While Malatia worked to define the public interest about which Minow spoke years ago, Heffernan worked to dispel the perception of television as a vast wasteland. She urged her audience to make more time, not less, for watching TV and the Internet before deploring their contents.
For every literary period, she said, there is an art form considered disreputable and at the same time that people can’t stop consuming. “There’s always a punch line show in any period -- probably now it’s ‘Jersey Shore’” -- that’s supposed to embody television,” she added. “But I watch more than the national average of television a day, and I can tell you there are a lot of really good things on TV.”
A full transcript of Minow’s landmark 1961 speech is available at http://www.americanrhetoric.com/speeches/newtonminow.htm.

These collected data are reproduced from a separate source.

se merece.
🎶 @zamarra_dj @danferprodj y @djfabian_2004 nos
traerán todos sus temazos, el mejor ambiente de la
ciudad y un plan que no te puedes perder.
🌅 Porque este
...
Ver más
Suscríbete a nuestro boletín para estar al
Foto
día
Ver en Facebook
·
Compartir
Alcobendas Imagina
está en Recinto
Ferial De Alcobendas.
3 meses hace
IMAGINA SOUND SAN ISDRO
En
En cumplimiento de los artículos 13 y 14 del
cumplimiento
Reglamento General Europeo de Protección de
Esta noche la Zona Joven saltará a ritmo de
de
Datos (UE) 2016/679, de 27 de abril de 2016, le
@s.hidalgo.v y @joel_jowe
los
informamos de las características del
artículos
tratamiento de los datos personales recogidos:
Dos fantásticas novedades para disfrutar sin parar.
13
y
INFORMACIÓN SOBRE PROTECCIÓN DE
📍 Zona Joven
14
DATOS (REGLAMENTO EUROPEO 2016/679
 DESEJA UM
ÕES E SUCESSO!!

An article titled “A Vaster Wasteland,” recently published in The Atlantic magazine is available at http://www.theatlantic.com/magazine/archive/2011/04/a-vaster-wasteland/8418/.
The commemorative celebration of the speech and of the man who made it was sponsored by Medill with generous support from Carnegie Corporation of New York. Minow, a partner from 1965 to 1991 at Sidley Austin LLP, is senior counsel in that law firm’s Chicago office. He also is a graduate of the School of Communication and Northwestern University School of Law and is a 1965 honorary degree recipient.